Here's what I found for birthdates - https://www.panix.com/~murphy/bday.html. The variation between dates doesn't seem all that bad. So, for all practical purposes, we can assume that births across dates is uniform.

Given this, the only real issue is ZIP codes. If we assume that we know nothing about how populations are distributed across ZIP codes, given just the gender and date of birth, we can narrow down the cohort to just 5650 US persons (330M x 1/2 x 1/(80x365)).

According to this link - https://www.johndcook.com/blog/2019/08/21/zip-code-populatio... - 80% of the US population lives in 27% of her ZIP codes.

Assuming your target individual is in the 80%, given the gender, birthdate, and ZIP code, you can narrow down to the following - 0.8x330M x 1/2 x 1/(80x365) x 1/(0.27x42000) = 0.4 US persons per ZIP code.

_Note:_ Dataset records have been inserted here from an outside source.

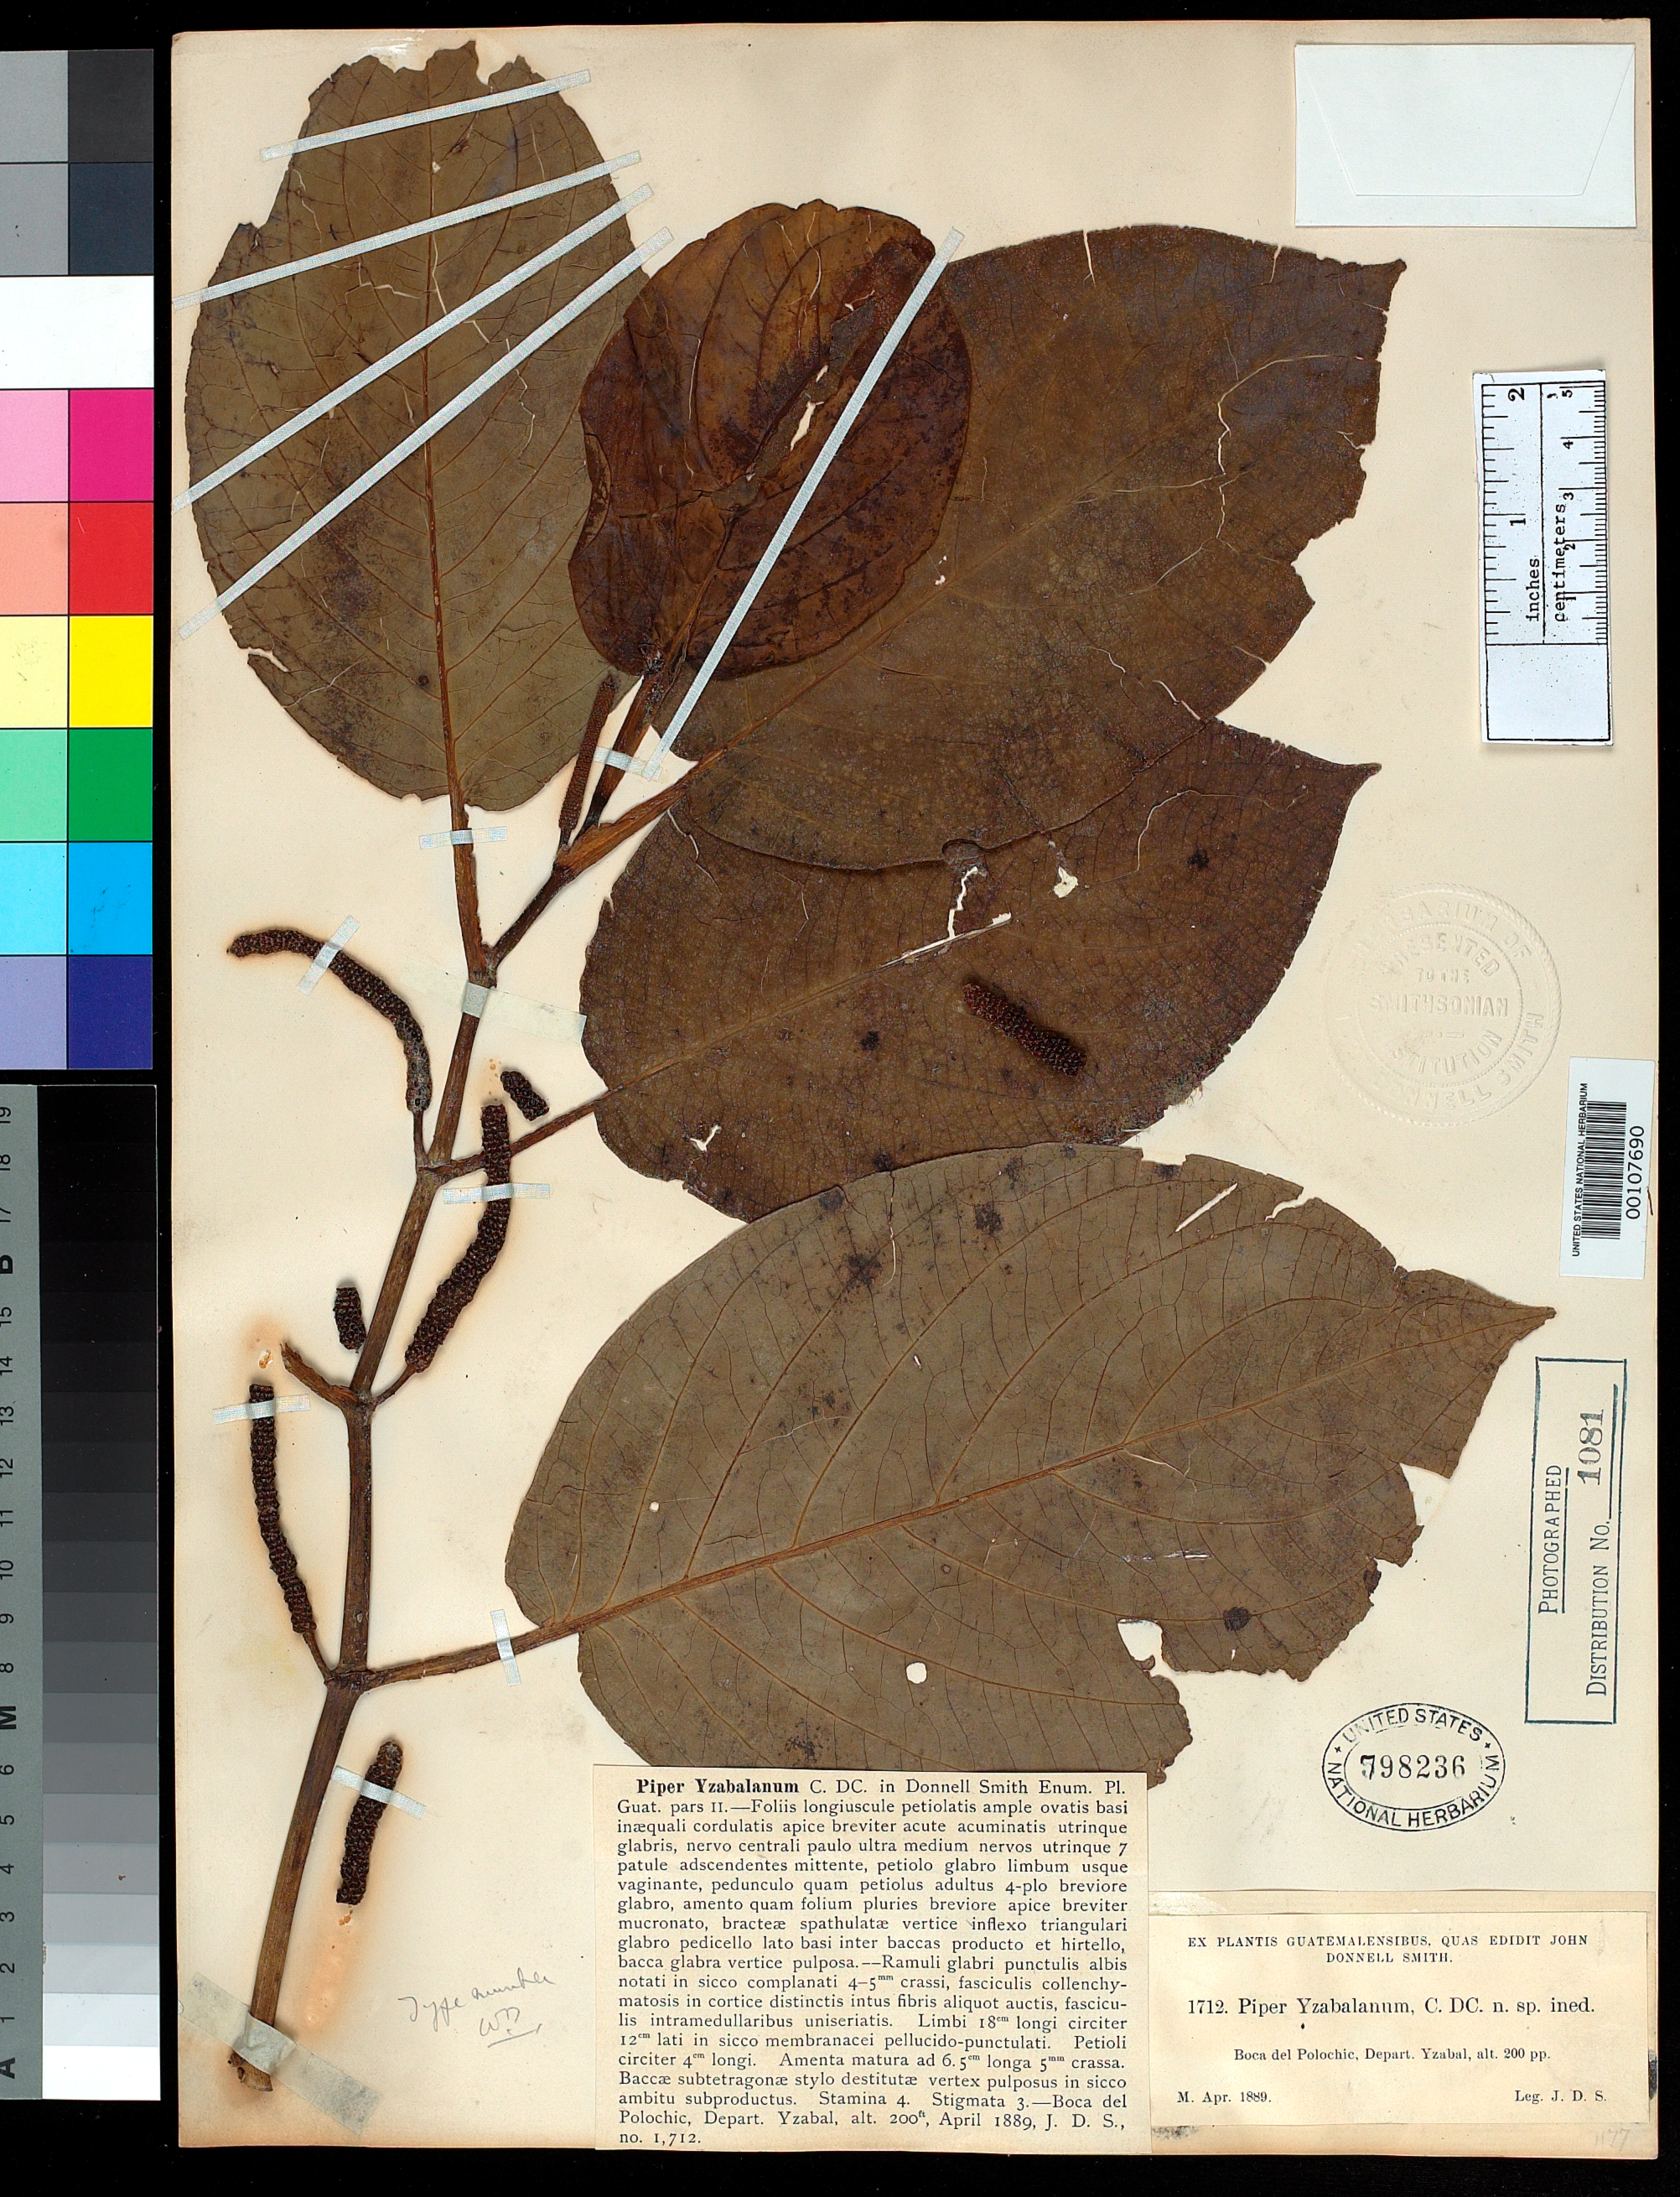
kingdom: Plantae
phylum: Tracheophyta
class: Magnoliopsida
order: Piperales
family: Piperaceae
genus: Piper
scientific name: Piper yzabalanum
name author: C. DC.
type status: Holotype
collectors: J. Donnell Smith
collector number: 27274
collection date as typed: Apr 1889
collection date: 1889-04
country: Guatemala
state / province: Izabal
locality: Boca del Polochic.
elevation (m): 61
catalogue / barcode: US 798236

Basically, these three data points can almost certainly uniquely identify specific individuals - the only remaining thing is to connect a name/phone number to each individual.


Obviously the data is not really anonymized.

Im just nitpicking your weirdly precise results of your fermi math. It would be easier to grab this from the census data, right? 40 year old males with a given birthdate, no zip code, narrows to ~7,154.